“That’s quite enough,” Hattie choked out.
“Two dozen miners, all of them women and children, died that day,” Miss Byrne said. “And Rutland washed his hands of it. Hadn’t ordered anyone to enter a ventilation shaft, he said. Higher powers, the thunderstorm, he said. So he was cleared. Refused to pay compensation to the grieving families, then evicted everyone from their cottages who couldn’t afford the rent. Well, I say, who could, with one working spouse dead in the ground? Luke had to settle in a new place, where they called him a bastard.” Miss Byrne shook her head. “And that is how he came to hate the Earl of Rutland.”
The tea surged back up Hattie’s throat, bitter like bile. She had been a fool. “I asked him to give up his vengeful designs on Rutland,” she said.
Miss Byrne looked surprised, then impressed. “You’ve some guts, ma’am.”
“And he said he’d try, and then, when he didn’t, I—I was ghastly to him.”
Miss Byrne dropped her lavender sprig. “He said that? That he’d give up Rutland?”

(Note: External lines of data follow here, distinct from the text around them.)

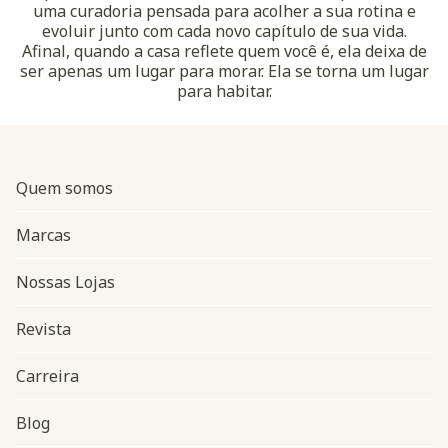
uma curadoria pensada para acolher a sua rotina e
evoluir junto com cada novo capítulo de sua vida.
Afinal, quando a casa reflete quem você é, ela deixa de
ser apenas um lugar para morar. Ela se torna um lugar
para habitar.
Quem somos
Marcas
Nossas Lojas
Revista
Carreira
Blog
Navegação do rodapé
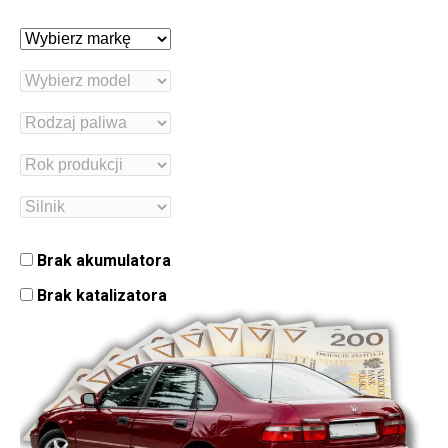
Brak akumulatora
Brak katalizatora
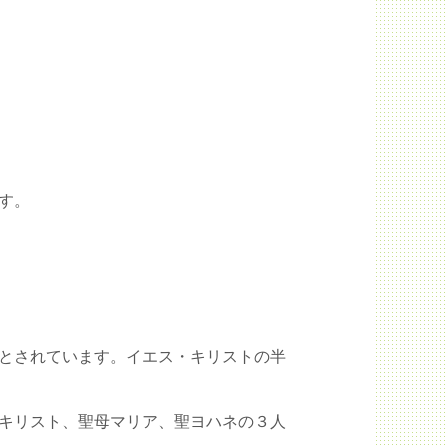
す。
とされています。イエス・キリストの半
キリスト、聖母マリア、聖ヨハネの３人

“He said he would try,” Hattoe whispered. “Oh. Oh, I wish he had told me. I wouldn’t have approved. What good can come from vengeance? But I would not have spoken so harshly to him.” The memory of his blank, pale face while she had railed at him stabbed into her stomach, and she buried her face in her hands. “I was a sanctimonious toad,” she moaned.

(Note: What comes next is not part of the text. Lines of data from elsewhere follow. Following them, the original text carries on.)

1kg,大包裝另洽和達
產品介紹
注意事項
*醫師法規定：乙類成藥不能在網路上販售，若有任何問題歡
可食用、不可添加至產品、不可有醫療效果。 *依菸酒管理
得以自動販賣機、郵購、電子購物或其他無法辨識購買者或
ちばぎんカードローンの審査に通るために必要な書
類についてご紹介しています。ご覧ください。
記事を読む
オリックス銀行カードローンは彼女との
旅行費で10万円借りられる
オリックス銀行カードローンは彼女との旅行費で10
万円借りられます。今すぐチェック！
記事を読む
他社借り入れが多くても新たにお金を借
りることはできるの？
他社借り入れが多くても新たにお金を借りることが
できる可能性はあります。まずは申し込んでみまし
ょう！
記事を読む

Through the fog of self-loathing, she heard Aoife Byrne clear her throat.
Hattie glanced up. “Yes?”
“Perhaps he couldn’t tell you,” the woman said. “Even if he wanted to. Even if you’d done everything right.”
“He told you, did he not?”
Miss Byrne smirked at the poorly bridled jealousy in Hattie’s tone. “The truth is, I’m not certain Blackstone has a proper memory of it when he’s conscious,” she said. “He told me everything in the days when we still shared a pallet—nothing naughty, we were only children then. Luke—Blackstone, I mean—is a poor sleeper, and he’d sometimes wake me by thrashing around and whimpering. But he never said a word, until one day, he got hold of a bottle of gin. I hadn’t taken him for a drinker, but there he was: blue ruin for a week. I thought I had picked up a drunk, and after a few days of him nursing the bloody bottle, I gave him a good kicking. That’s when he told me all I just told you, but he was stone-cold drunk. It was the anniversary of their death, you see, and he feels it in his body every year. That year, he didn’t want to feel it, so he got pissed. He’s done it every year since. He couldn’t remember that he’d told me anything after he had sobered up, but I never forgot.” She tapped a finger against her forehead. “It’s not a tale you forget. What I meant to explain is, it’s not easy to say words such as My kid sister is dead. My mum is dead. They lined them up in the mud, arranged by size, tallest to smallest. They were dead and I lived. These aren’t easy words to say. Not for a man like him, not in front of a wife he’s sworn to protect. He’s very protective. And he failed them; he didn’t keep them safe.”
I feel even less safe with you. For a beat, her chest felt icy cold. Her parting shot must have hit the mark. A strangled sob made it past her composure. “Thank you for telling me, Miss Byrne.”
Miss Byrne’s angular face softened. “Destroying Rutland was what he lived for, Mrs. Blackstone. And he was prepared to try to give him up, for you. I’m no fortune-teller, but I think he’ll forgive you.”
Hattie knew she had some forgiving to do, too. She clearly still harbored resentment over how her marriage had begun. And she hadn’t forgiven herself for her stupid conduct in the gallery. The haze of passion blurred these ugly, festering emotions, but they had never been properly drained. He was right, she thought, it had been a test in part, asking him to let go of Rutland, her attempt to reclaim a sense of power by turning him from dark knight to a Sir Galahad. What if this simmering resentment would bubble over whenever something unrelated stoked her temper?
Miss Byrne finished her tea, then she pulled a small envelope from her reticule and said, “I had come to give him this—could you keep it safe until he arrives?”
“I can’t make any predictions as to when he will show,” Hattie said. If he will show ever again, she added silently.
Aoife chuckled. “I can,” she said. “Again: he was willing to give up Rutland for you. You cannot run from him, I’m afraid. In fact”—she pulled out her pocket watch—“I’ll expect him to be here by early afternoon, for I doubt he gave you more than two trains’ head start.”